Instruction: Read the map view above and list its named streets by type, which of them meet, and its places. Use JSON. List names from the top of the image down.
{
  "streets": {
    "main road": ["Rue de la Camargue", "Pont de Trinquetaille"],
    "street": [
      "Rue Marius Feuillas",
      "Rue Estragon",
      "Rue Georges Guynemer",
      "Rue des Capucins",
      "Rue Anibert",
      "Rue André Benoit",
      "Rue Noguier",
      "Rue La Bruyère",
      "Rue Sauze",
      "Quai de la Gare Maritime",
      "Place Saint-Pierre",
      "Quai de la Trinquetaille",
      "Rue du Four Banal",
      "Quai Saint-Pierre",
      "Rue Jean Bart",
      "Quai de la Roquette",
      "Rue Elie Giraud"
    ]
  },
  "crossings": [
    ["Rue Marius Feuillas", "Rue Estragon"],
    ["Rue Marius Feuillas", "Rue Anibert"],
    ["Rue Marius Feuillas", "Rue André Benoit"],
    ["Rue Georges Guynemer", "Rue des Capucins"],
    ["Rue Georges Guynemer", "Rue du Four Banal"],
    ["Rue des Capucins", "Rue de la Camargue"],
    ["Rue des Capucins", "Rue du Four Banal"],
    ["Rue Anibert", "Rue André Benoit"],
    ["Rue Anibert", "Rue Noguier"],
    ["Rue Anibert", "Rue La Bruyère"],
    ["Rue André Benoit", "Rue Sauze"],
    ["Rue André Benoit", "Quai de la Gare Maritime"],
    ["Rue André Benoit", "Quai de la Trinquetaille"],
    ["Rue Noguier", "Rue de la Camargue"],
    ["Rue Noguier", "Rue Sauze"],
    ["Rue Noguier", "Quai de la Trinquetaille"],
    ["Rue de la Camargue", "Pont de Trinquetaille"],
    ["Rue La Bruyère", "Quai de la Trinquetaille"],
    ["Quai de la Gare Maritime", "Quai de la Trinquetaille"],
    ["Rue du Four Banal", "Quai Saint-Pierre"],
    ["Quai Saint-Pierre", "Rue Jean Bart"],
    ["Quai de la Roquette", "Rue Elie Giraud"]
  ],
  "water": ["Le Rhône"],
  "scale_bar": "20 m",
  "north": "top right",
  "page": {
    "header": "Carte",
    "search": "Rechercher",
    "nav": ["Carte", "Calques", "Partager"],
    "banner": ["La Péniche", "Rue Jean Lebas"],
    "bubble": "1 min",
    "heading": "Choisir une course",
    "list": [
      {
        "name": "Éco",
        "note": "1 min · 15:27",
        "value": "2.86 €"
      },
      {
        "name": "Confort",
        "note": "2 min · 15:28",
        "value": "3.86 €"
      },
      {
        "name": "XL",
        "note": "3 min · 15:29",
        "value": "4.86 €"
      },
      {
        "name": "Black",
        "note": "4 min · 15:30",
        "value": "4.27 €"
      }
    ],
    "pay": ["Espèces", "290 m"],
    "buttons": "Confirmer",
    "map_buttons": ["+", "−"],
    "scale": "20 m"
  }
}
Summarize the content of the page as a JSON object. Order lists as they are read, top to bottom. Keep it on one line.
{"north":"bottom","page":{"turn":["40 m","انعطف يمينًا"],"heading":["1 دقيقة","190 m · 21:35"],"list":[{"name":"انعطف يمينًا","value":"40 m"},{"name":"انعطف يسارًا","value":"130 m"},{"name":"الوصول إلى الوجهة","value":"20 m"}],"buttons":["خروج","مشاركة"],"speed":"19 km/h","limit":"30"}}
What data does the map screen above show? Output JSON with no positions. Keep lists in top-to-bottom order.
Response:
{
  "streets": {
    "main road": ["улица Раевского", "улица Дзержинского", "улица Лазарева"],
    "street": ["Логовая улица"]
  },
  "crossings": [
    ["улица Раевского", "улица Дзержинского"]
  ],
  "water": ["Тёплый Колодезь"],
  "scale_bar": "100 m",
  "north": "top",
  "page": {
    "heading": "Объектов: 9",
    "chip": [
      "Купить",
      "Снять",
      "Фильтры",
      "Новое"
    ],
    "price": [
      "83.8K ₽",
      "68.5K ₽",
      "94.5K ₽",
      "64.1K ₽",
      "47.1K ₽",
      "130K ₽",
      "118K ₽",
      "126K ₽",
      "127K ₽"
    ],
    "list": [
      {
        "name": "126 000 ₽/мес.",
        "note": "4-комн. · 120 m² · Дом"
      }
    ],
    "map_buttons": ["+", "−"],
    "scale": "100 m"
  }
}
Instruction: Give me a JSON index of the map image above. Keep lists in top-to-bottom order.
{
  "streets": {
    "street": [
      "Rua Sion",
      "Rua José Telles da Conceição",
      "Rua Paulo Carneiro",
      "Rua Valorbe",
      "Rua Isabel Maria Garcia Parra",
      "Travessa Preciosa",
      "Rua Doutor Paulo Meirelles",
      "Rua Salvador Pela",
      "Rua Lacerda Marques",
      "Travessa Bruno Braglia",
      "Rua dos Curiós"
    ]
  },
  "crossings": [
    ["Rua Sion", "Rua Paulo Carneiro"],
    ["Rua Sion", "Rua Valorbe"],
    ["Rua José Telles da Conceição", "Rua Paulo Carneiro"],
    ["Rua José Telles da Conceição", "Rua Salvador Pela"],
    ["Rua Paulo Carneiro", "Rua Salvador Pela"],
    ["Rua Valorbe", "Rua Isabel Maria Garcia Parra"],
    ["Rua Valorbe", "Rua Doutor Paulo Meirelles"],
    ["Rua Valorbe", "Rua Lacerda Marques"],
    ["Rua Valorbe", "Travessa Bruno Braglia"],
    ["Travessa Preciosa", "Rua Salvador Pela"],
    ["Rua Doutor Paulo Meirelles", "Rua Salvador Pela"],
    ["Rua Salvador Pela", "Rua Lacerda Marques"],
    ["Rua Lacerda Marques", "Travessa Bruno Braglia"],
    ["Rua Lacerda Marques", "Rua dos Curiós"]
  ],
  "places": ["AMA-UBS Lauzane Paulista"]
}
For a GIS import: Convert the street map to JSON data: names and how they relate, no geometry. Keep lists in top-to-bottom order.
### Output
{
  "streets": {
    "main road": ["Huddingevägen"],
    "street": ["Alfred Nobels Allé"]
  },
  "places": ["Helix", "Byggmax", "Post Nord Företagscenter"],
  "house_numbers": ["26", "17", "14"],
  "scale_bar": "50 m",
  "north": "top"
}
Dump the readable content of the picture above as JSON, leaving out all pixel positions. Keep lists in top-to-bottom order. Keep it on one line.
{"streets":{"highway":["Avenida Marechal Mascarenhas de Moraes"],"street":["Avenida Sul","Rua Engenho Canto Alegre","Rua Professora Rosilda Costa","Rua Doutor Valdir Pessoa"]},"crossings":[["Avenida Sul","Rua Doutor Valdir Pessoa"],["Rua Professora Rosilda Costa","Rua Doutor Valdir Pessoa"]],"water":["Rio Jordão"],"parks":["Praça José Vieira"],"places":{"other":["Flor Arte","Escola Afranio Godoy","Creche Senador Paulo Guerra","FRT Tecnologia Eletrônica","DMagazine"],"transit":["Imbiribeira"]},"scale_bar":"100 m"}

=== Try it ===
Filtering the entries above by the word "Benoit", copy each line that matches.

=== Exercise response ===
      "Rue André Benoit",
    ["Rue Marius Feuillas", "Rue André Benoit"],
    ["Rue Anibert", "Rue André Benoit"],
    ["Rue André Benoit", "Rue Sauze"],
    ["Rue André Benoit", "Quai de la Gare Maritime"],
    ["Rue André Benoit", "Quai de la Trinquetaille"],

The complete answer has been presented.